ACTION ITEM
Repeat every line below exactly as it reads.

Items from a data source
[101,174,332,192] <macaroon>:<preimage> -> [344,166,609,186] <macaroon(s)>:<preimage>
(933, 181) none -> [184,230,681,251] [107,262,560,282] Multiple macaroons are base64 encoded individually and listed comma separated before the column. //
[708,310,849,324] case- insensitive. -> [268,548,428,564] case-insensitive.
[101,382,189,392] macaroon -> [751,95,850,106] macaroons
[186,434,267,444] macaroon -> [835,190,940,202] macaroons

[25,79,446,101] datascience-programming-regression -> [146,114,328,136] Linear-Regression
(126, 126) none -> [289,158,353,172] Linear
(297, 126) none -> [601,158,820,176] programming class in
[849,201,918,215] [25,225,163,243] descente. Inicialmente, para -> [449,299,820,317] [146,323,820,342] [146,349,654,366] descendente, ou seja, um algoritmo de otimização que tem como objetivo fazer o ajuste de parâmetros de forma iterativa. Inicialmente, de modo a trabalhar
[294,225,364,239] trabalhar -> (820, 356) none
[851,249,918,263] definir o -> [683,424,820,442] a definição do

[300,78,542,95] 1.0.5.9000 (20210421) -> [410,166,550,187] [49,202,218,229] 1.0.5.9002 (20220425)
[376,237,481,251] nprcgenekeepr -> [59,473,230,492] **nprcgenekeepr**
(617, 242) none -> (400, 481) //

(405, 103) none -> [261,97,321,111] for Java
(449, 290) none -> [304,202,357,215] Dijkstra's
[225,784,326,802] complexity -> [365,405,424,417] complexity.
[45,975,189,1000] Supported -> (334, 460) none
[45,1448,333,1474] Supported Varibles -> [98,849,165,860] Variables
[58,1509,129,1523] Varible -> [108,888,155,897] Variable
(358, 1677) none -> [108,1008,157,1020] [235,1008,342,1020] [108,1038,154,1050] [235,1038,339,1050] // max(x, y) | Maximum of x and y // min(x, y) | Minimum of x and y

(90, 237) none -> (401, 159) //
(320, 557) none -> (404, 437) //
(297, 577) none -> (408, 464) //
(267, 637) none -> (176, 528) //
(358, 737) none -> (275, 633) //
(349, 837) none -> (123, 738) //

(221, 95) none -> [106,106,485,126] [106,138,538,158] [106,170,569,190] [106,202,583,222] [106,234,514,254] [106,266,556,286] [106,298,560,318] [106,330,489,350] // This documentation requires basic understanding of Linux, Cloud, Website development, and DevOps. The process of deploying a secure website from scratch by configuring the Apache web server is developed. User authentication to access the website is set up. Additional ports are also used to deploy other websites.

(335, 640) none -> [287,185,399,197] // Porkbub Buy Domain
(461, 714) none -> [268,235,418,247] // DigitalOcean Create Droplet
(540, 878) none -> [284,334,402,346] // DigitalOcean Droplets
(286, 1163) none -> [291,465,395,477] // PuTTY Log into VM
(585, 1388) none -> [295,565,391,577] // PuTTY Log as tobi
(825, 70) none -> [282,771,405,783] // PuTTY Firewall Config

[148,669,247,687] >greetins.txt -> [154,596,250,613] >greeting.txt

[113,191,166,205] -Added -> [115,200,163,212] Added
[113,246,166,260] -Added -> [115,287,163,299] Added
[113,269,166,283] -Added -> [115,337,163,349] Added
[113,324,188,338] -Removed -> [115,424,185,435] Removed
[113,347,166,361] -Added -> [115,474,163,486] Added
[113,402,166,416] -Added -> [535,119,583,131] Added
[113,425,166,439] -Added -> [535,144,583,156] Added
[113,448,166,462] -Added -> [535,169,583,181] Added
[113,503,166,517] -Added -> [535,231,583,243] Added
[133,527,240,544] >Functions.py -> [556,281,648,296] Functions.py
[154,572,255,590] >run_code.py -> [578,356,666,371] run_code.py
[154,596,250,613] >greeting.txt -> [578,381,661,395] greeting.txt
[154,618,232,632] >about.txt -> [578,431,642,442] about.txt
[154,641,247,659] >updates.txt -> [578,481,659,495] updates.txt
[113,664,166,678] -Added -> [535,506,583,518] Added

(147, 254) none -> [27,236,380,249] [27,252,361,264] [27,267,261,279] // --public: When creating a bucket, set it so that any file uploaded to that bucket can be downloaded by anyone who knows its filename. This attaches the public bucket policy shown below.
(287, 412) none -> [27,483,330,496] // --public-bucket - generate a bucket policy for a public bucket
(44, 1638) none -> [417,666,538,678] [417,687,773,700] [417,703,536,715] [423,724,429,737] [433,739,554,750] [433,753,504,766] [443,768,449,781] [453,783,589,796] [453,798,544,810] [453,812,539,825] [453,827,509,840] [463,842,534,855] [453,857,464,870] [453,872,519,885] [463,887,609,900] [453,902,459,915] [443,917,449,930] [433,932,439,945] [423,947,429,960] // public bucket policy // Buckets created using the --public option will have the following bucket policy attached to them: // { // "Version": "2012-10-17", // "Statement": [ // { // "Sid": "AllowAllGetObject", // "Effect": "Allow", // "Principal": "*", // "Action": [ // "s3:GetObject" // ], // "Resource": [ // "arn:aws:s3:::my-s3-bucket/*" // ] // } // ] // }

RESULT
[101,174,332,192] <macaroon>:<preimage> -> [344,166,609,186] <macaroon(s)>:<preimage>
(933, 181) none -> [184,230,681,251] [107,262,560,282] Multiple macaroons are base64 encoded individually and listed comma separated before the column. //
[708,310,849,324] case- insensitive. -> [268,548,428,564] case-insensitive.
[101,382,189,392] macaroon -> [751,95,850,106] macaroons
[186,434,267,444] macaroon -> [835,190,940,202] macaroons

[25,79,446,101] datascience-programming-regression -> [146,114,328,136] Linear-Regression
(126, 126) none -> [289,158,353,172] Linear
(297, 126) none -> [601,158,820,176] programming class in
[849,201,918,215] [25,225,163,243] descente. Inicialmente, para -> [449,299,820,317] [146,323,820,342] [146,349,654,366] descendente, ou seja, um algoritmo de otimização que tem como objetivo fazer o ajuste de parâmetros de forma iterativa. Inicialmente, de modo a trabalhar
[294,225,364,239] trabalhar -> (820, 356) none
[851,249,918,263] definir o -> [683,424,820,442] a definição do

[300,78,542,95] 1.0.5.9000 (20210421) -> [410,166,550,187] [49,202,218,229] 1.0.5.9002 (20220425)
[376,237,481,251] nprcgenekeepr -> [59,473,230,492] **nprcgenekeepr**
(617, 242) none -> (400, 481) //

(405, 103) none -> [261,97,321,111] for Java
(449, 290) none -> [304,202,357,215] Dijkstra's
[225,784,326,802] complexity -> [365,405,424,417] complexity.
[45,975,189,1000] Supported -> (334, 460) none
[45,1448,333,1474] Supported Varibles -> [98,849,165,860] Variables
[58,1509,129,1523] Varible -> [108,888,155,897] Variable
(358, 1677) none -> [108,1008,157,1020] [235,1008,342,1020] [108,1038,154,1050] [235,1038,339,1050] // max(x, y) | Maximum of x and y // min(x, y) | Minimum of x and y

(90, 237) none -> (401, 159) //
(320, 557) none -> (404, 437) //
(297, 577) none -> (408, 464) //
(267, 637) none -> (176, 528) //
(358, 737) none -> (275, 633) //
(349, 837) none -> (123, 738) //

(221, 95) none -> [106,106,485,126] [106,138,538,158] [106,170,569,190] [106,202,583,222] [106,234,514,254] [106,266,556,286] [106,298,560,318] [106,330,489,350] // This documentation requires basic understanding of Linux, Cloud, Website development, and DevOps. The process of deploying a secure website from scratch by configuring the Apache web server is developed. User authentication to access the website is set up. Additional ports are also used to deploy other websites.

(335, 640) none -> [287,185,399,197] // Porkbub Buy Domain
(461, 714) none -> [268,235,418,247] // DigitalOcean Create Droplet
(540, 878) none -> [284,334,402,346] // DigitalOcean Droplets
(286, 1163) none -> [291,465,395,477] // PuTTY Log into VM
(585, 1388) none -> [295,565,391,577] // PuTTY Log as tobi
(825, 70) none -> [282,771,405,783] // PuTTY Firewall Config

[148,669,247,687] >greetins.txt -> [154,596,250,613] >greeting.txt

[113,191,166,205] -Added -> [115,200,163,212] Added
[113,246,166,260] -Added -> [115,287,163,299] Added
[113,269,166,283] -Added -> [115,337,163,349] Added
[113,324,188,338] -Removed -> [115,424,185,435] Removed
[113,347,166,361] -Added -> [115,474,163,486] Added
[113,402,166,416] -Added -> [535,119,583,131] Added
[113,425,166,439] -Added -> [535,144,583,156] Added
[113,448,166,462] -Added -> [535,169,583,181] Added
[113,503,166,517] -Added -> [535,231,583,243] Added
[133,527,240,544] >Functions.py -> [556,281,648,296] Functions.py
[154,572,255,590] >run_code.py -> [578,356,666,371] run_code.py
[154,596,250,613] >greeting.txt -> [578,381,661,395] greeting.txt
[154,618,232,632] >about.txt -> [578,431,642,442] about.txt
[154,641,247,659] >updates.txt -> [578,481,659,495] updates.txt
[113,664,166,678] -Added -> [535,506,583,518] Added

(147, 254) none -> [27,236,380,249] [27,252,361,264] [27,267,261,279] // --public: When creating a bucket, set it so that any file uploaded to that bucket can be downloaded by anyone who knows its filename. This attaches the public bucket policy shown below.
(287, 412) none -> [27,483,330,496] // --public-bucket - generate a bucket policy for a public bucket
(44, 1638) none -> [417,666,538,678] [417,687,773,700] [417,703,536,715] [423,724,429,737] [433,739,554,750] [433,753,504,766] [443,768,449,781] [453,783,589,796] [453,798,544,810] [453,812,539,825] [453,827,509,840] [463,842,534,855] [453,857,464,870] [453,872,519,885] [463,887,609,900] [453,902,459,915] [443,917,449,930] [433,932,439,945] [423,947,429,960] // public bucket policy // Buckets created using the --public option will have the following bucket policy attached to them: // { // "Version": "2012-10-17", // "Statement": [ // { // "Sid": "AllowAllGetObject", // "Effect": "Allow", // "Principal": "*", // "Action": [ // "s3:GetObject" // ], // "Resource": [ // "arn:aws:s3:::my-s3-bucket/*" // ] // } // ] // }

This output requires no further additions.